### Instructions to follow
Repeat the Castle season summary below word for word, from "Aside from the" to "Third Season finale.".

### Text excerpt
- - -
The Fourth Season of Castle finds mystery writer Richard Castle (Nathan Fillion) working alongside New York Police Detective Kate Beckett (Stana Katic) for another season of crime solving while refusing to admit their mutual attraction to each other. The season is highlighted by the two-parter that introduces Castle’s first muse – CIA Agent Sophia Turner (Jennifer Beals), a Firefly reunion with Fillion and Adam Baldwin, a 40’s film noir episode, Castle and Beckett cuffed together while trying to outwit smugglers and a tiger, Castle and Martha (Susan Sullivan) stuck in the middle of an unusual bank robbery, and the season finale which finally links Beckett and Castle romantically.

Aside from the “will-they”/”won’t-they” arc, other ongoing stories include Detective Ryan’s (Seamus Dever) nuptials, Esposito (Jon Huertas) and Lanie’s (Tamala Jones) failed romance, Alexis’ (Molly C. Quinn) pre-college trauma, and the ongoing investigation into the death of Beckett’s mother and search for the sniper (Tahmoh Penikett) who shot Kate in the Third Season finale.
- - -
### Information
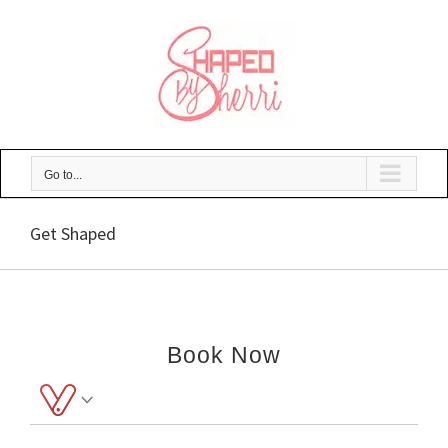
Skip
to
content
Go to...
Get Shaped
Book Now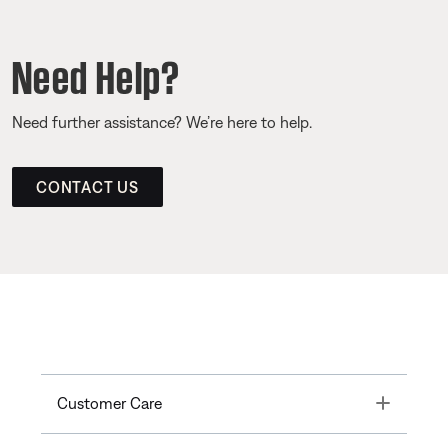
Need Help?
Need further assistance? We’re here to help.
CONTACT US
Toggle
Customer Care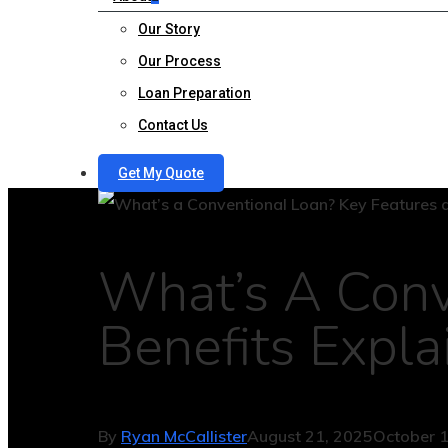
Our Story
Our Process
Loan Preparation
Contact Us
Get My Quote
What’s A Conv
Benefits Expla
By
Ryan McCallister
August 21, 2025
October 1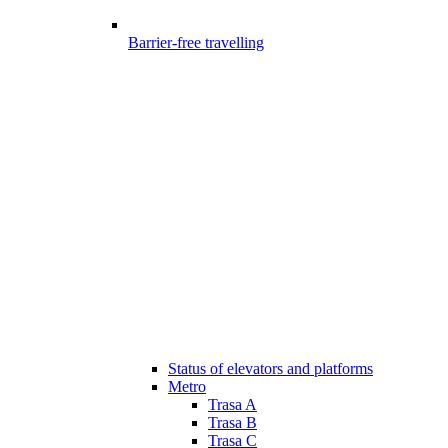
Barrier-free travelling
Status of elevators and platforms
Metro
Trasa A
Trasa B
Trasa C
- - -
### Final answer
Aside from the “will-they”/”won’t-they” arc, other ongoing stories include Detective Ryan’s (Seamus Dever) nuptials, Esposito (Jon Huertas) and Lanie’s (Tamala Jones) failed romance, Alexis’ (Molly C. Quinn) pre-college trauma, and the ongoing investigation into the death of Beckett’s mother and search for the sniper (Tahmoh Penikett) who shot Kate in the Third Season finale.